Exercise goal -
Print, exactly and completely, the data that appears below.
____ Data supplied
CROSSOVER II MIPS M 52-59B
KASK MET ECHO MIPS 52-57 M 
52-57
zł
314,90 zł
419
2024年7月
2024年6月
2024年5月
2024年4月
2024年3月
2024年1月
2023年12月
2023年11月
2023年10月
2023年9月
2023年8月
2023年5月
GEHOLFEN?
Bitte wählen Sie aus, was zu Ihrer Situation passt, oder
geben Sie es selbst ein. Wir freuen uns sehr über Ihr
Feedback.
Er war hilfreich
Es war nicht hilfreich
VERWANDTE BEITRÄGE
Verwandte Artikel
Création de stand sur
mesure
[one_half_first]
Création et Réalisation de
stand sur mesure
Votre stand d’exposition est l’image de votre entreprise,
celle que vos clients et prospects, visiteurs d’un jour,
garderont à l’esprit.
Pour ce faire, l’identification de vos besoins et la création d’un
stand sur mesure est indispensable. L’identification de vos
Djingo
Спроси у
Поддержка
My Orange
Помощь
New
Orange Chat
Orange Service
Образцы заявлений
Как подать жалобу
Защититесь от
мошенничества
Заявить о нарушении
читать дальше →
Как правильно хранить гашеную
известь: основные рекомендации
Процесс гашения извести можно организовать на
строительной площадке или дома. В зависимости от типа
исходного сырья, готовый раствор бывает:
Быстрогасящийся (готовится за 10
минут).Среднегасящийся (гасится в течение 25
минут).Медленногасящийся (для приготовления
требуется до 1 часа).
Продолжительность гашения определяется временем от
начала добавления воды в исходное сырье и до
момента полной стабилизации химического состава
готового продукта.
________
Your response -
CROSSOVER II MIPS M 52-59B
KASK MET ECHO MIPS 52-57 M 
52-57
zł
314,90 zł
419
2024年7月
2024年6月
2024年5月
2024年4月
2024年3月
2024年1月
2023年12月
2023年11月
2023年10月
2023年9月
2023年8月
2023年5月
GEHOLFEN?
Bitte wählen Sie aus, was zu Ihrer Situation passt, oder
geben Sie es selbst ein. Wir freuen uns sehr über Ihr
Feedback.
Er war hilfreich
Es war nicht hilfreich
VERWANDTE BEITRÄGE
Verwandte Artikel
Création de stand sur
mesure
[one_half_first]
Création et Réalisation de
stand sur mesure
Votre stand d’exposition est l’image de votre entreprise,
celle que vos clients et prospects, visiteurs d’un jour,
garderont à l’esprit.
Pour ce faire, l’identification de vos besoins et la création d’un
stand sur mesure est indispensable. L’identification de vos
Djingo
Спроси у
Поддержка
My Orange
Помощь
New
Orange Chat
Orange Service
Образцы заявлений
Как подать жалобу
Защититесь от
мошенничества
Заявить о нарушении
читать дальше →
Как правильно хранить гашеную
известь: основные рекомендации
Процесс гашения извести можно организовать на
строительной площадке или дома. В зависимости от типа
исходного сырья, готовый раствор бывает:
Быстрогасящийся (готовится за 10
минут).Среднегасящийся (гасится в течение 25
минут).Медленногасящийся (для приготовления
требуется до 1 часа).
Продолжительность гашения определяется временем от
начала добавления воды в исходное сырье и до
момента полной стабилизации химического состава
готового продукта.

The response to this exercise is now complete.